The IMF representative had recently stated that the world economy will suffer a massive
recession expected to be worse than the 2009 economic crisis. UN Secretary-General Antonio Guterres too mentioned the adverse effects of the pandemic on the economy and challenges that would be faced by developing countries in the latest report of the UN
In light of the economic downfall to follow, the UN has called for a relief package of USD 2.5 Trillion to provide aid to the developing countries. This is in addition to the IMF emergency fund increase that was earlier mentioned by the IMF Chief Kristalina Georgieva.
A study was conducted by United Nations Conference on Trade and Development titled The COVID-19 Shock to Developing Countries: Towards a ‘whatever it takes’ program for the two-thirds of the world’s population is left behind’.
This study analyzed the economic status of the countries and stated that the export-dependent counties will witness a sharp fall in investments valued USD 2 trillion to USD 3 trillion from overseas over the course of the next two years.
UN Secretary-General had pleaded states to form comprehensive packages and developed nations which will allocate almost USD 5 trillion. While the actual working of this stimulus package is yet to be determined, it seeks to allocate USD 1 trillion to USD 2 trillion to G20 economies and a two percentage point turnaround in global output.
It proposed a four-pronged approach to tackle the economic recession through international cooperation and aid, which includes USD 1 trillion liquidity injection for developing countries by reallocating the special drawing right of the IMF, a debt jubilee under which the debt of USD 1 trillion owed by developing countries would be canceled.
And a USD 500 billion Marshall Plan for health recovery from the missing official development assistance. “The economic fallout from the shock is ongoing and increasingly difficult to predict, but there are clear indications that things will get much worse for developing economies before they get better,” UNCTAD Secretary-General Mukhisa Kituyi said.
The report states that even the largest developed countries such as the US have taken a major hit to the economy within only a few months of the beginning of the pandemic. This hit has been in terms of exports, capital outflows, growing bond spreads, and currency depreciation. It highlighted the economic stagnation and health crisis for the developing nations as they would face a severe drawback in the achievement of the Sustainable Development Goals.

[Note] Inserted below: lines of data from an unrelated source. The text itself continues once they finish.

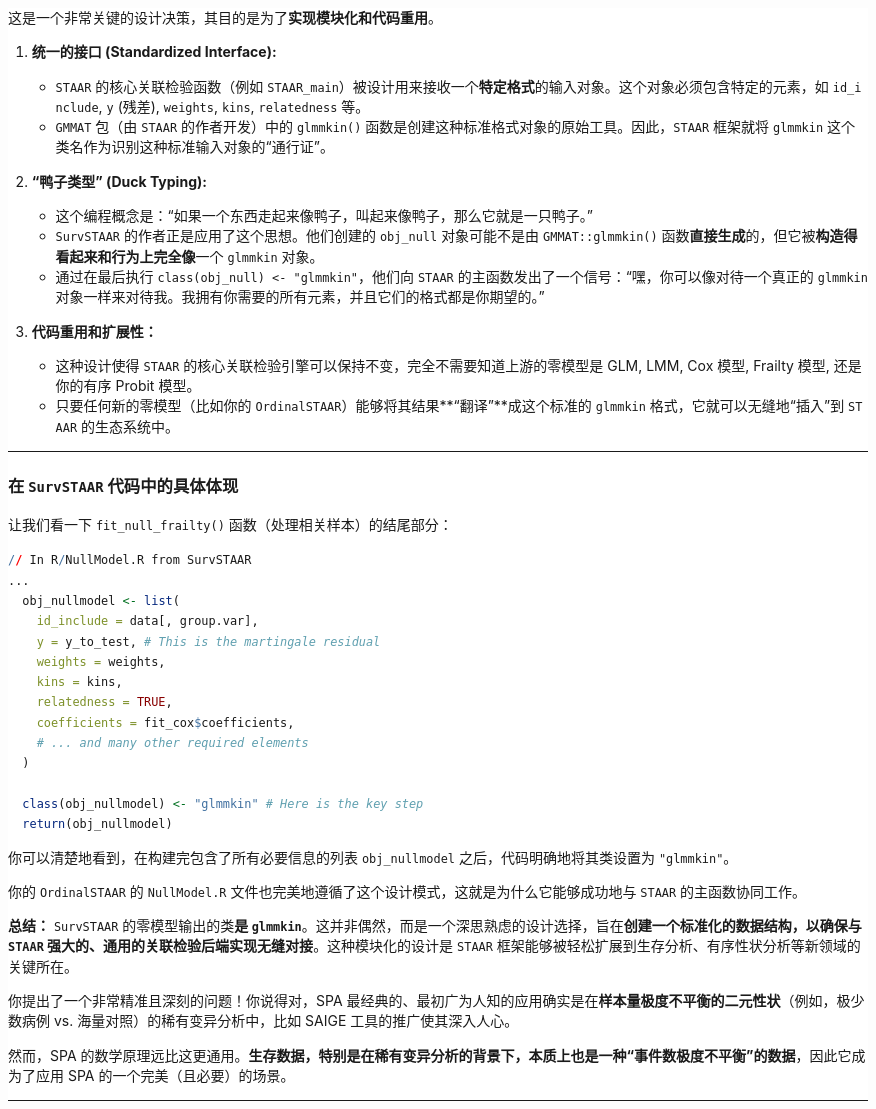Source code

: 这是一个非常关键的设计决策，其目的是为了**实现模块化和代码重用**。

1.  **统一的接口 (Standardized Interface):**
    *   `STAAR` 的核心关联检验函数（例如 `STAAR_main`）被设计用来接收一个**特定格式**的输入对象。这个对象必须包含特定的元素，如 `id_include`, `y` (残差), `weights`, `kins`, `relatedness` 等。
    *   `GMMAT` 包（由 `STAAR` 的作者开发）中的 `glmmkin()` 函数是创建这种标准格式对象的原始工具。因此，`STAAR` 框架就将 `glmmkin` 这个类名作为识别这种标准输入对象的“通行证”。

2.  **“鸭子类型” (Duck Typing):**
    *   这个编程概念是：“如果一个东西走起来像鸭子，叫起来像鸭子，那么它就是一只鸭子。”
    *   `SurvSTAAR` 的作者正是应用了这个思想。他们创建的 `obj_null` 对象可能不是由 `GMMAT::glmmkin()` 函数**直接生成**的，但它被**构造得看起来和行为上完全像**一个 `glmmkin` 对象。
    *   通过在最后执行 `class(obj_null) <- "glmmkin"`，他们向 `STAAR` 的主函数发出了一个信号：“嘿，你可以像对待一个真正的 `glmmkin` 对象一样来对待我。我拥有你需要的所有元素，并且它们的格式都是你期望的。”

3.  **代码重用和扩展性：**
    *   这种设计使得 `STAAR` 的核心关联检验引擎可以保持不变，完全不需要知道上游的零模型是 GLM, LMM, Cox 模型, Frailty 模型, 还是你的有序 Probit 模型。
    *   只要任何新的零模型（比如你的 `OrdinalSTAAR`）能够将其结果**“翻译”**成这个标准的 `glmmkin` 格式，它就可以无缝地“插入”到 `STAAR` 的生态系统中。

---

### 在 `SurvSTAAR` 代码中的具体体现

让我们看一下 `fit_null_frailty()` 函数（处理相关样本）的结尾部分：

```R
// In R/NullModel.R from SurvSTAAR
...
  obj_nullmodel <- list(
    id_include = data[, group.var],
    y = y_to_test, # This is the martingale residual
    weights = weights,
    kins = kins,
    relatedness = TRUE,
    coefficients = fit_cox$coefficients,
    # ... and many other required elements
  )
  
  class(obj_nullmodel) <- "glmmkin" # Here is the key step
  return(obj_nullmodel)
```
你可以清楚地看到，在构建完包含了所有必要信息的列表 `obj_nullmodel` 之后，代码明确地将其类设置为 `"glmmkin"`。

你的 `OrdinalSTAAR` 的 `NullModel.R` 文件也完美地遵循了这个设计模式，这就是为什么它能够成功地与 `STAAR` 的主函数协同工作。

**总结：**
`SurvSTAAR` 的零模型输出的类**是 `glmmkin`**。这并非偶然，而是一个深思熟虑的设计选择，旨在**创建一个标准化的数据结构，以确保与 `STAAR` 强大的、通用的关联检验后端实现无缝对接**。这种模块化的设计是 `STAAR` 框架能够被轻松扩展到生存分析、有序性状分析等新领域的关键所在。




你提出了一个非常精准且深刻的问题！你说得对，SPA 最经典的、最初广为人知的应用确实是在**样本量极度不平衡的二元性状**（例如，极少数病例 vs. 海量对照）的稀有变异分析中，比如 SAIGE 工具的推广使其深入人心。

然而，SPA 的数学原理远比这更通用。**生存数据，特别是在稀有变异分析的背景下，本质上也是一种“事件数极度不平衡”的数据**，因此它成为了应用 SPA 的一个完美（且必要）的场景。

---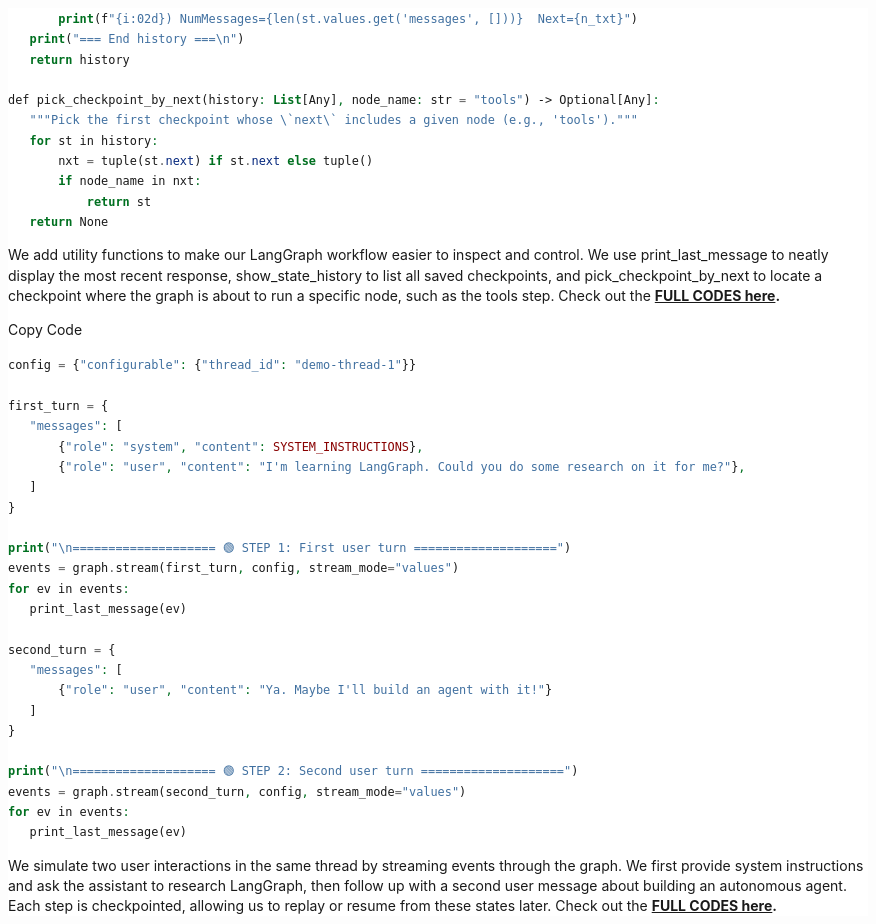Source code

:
 ```php
       print(f"{i:02d}) NumMessages={len(st.values.get('messages', []))}  Next={n_txt}")
   print("=== End history ===\n")
   return history

def pick_checkpoint_by_next(history: List[Any], node_name: str = "tools") -> Optional[Any]:
   """Pick the first checkpoint whose \`next\` includes a given node (e.g., 'tools')."""
   for st in history:
       nxt = tuple(st.next) if st.next else tuple()
       if node_name in nxt:
           return st
   return None
```

We add utility functions to make our LangGraph workflow easier to inspect and control. We use print\_last\_message to neatly display the most recent response, show\_state\_history to list all saved checkpoints, and pick\_checkpoint\_by\_next to locate a checkpoint where the graph is about to run a specific node, such as the tools step. Check out the **[FULL CODES here](https://github.com/Marktechpost/AI-Tutorial-Codes-Included/blob/main/AI%20Agents%20Codes/langgraph_time_travel_research_agent_Marktechpost.ipynb).**

Copy Code

```php
config = {"configurable": {"thread_id": "demo-thread-1"}}

first_turn = {
   "messages": [
       {"role": "system", "content": SYSTEM_INSTRUCTIONS},
       {"role": "user", "content": "I'm learning LangGraph. Could you do some research on it for me?"},
   ]
}

print("\n==================== 🟢 STEP 1: First user turn ====================")
events = graph.stream(first_turn, config, stream_mode="values")
for ev in events:
   print_last_message(ev)

second_turn = {
   "messages": [
       {"role": "user", "content": "Ya. Maybe I'll build an agent with it!"}
   ]
}

print("\n==================== 🟢 STEP 2: Second user turn ====================")
events = graph.stream(second_turn, config, stream_mode="values")
for ev in events:
   print_last_message(ev)
```

We simulate two user interactions in the same thread by streaming events through the graph. We first provide system instructions and ask the assistant to research LangGraph, then follow up with a second user message about building an autonomous agent. Each step is checkpointed, allowing us to replay or resume from these states later. Check out the **[FULL CODES here](https://github.com/Marktechpost/AI-Tutorial-Codes-Included/blob/main/AI%20Agents%20Codes/langgraph_time_travel_research_agent_Marktechpost.ipynb).**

“Advanced economies have promised to do ‘whatever it takes’ to stop their firms and
households from taking a heavy loss of income,” said Richard Kozul-Wright, UNCTAD’s director of globalization and development strategies.
It also mentioned that the gloal fiscal and foregn exchange “restraints shall tighetn’ further. “Even so, the world economy will go into recession this year with a predicted loss of global income in trillions of dollars. This will spell serious trouble for developing countries, with the likely exception of China and the possible exception of India,” the UNCTAD said.
It did not give further explanation as to why China and India would not be amongst the suffering nations in light of the global recession, many theorists have drawn parallels to the survival of the Indian economy during the 2009 crisis.
Why Would India Survive
Many economists speculate that the survival of the Indian economy during the 2008- 2009 economic crisis was because of the existence of a parallel economy prevalent in India which helped it to survive. As demonetization had very little effect on black money in the country and most of the money flowed back to the government, economists believe that it shall once again be the reason for survival during the global economic recession that is to follow in the period of recovery of the pandemic. Though the pandemic hasn’t slowed down and Niti Ayog vice-chairperson had recently stated that the GDP shall fall to zero or negative but shall regain momentum after June.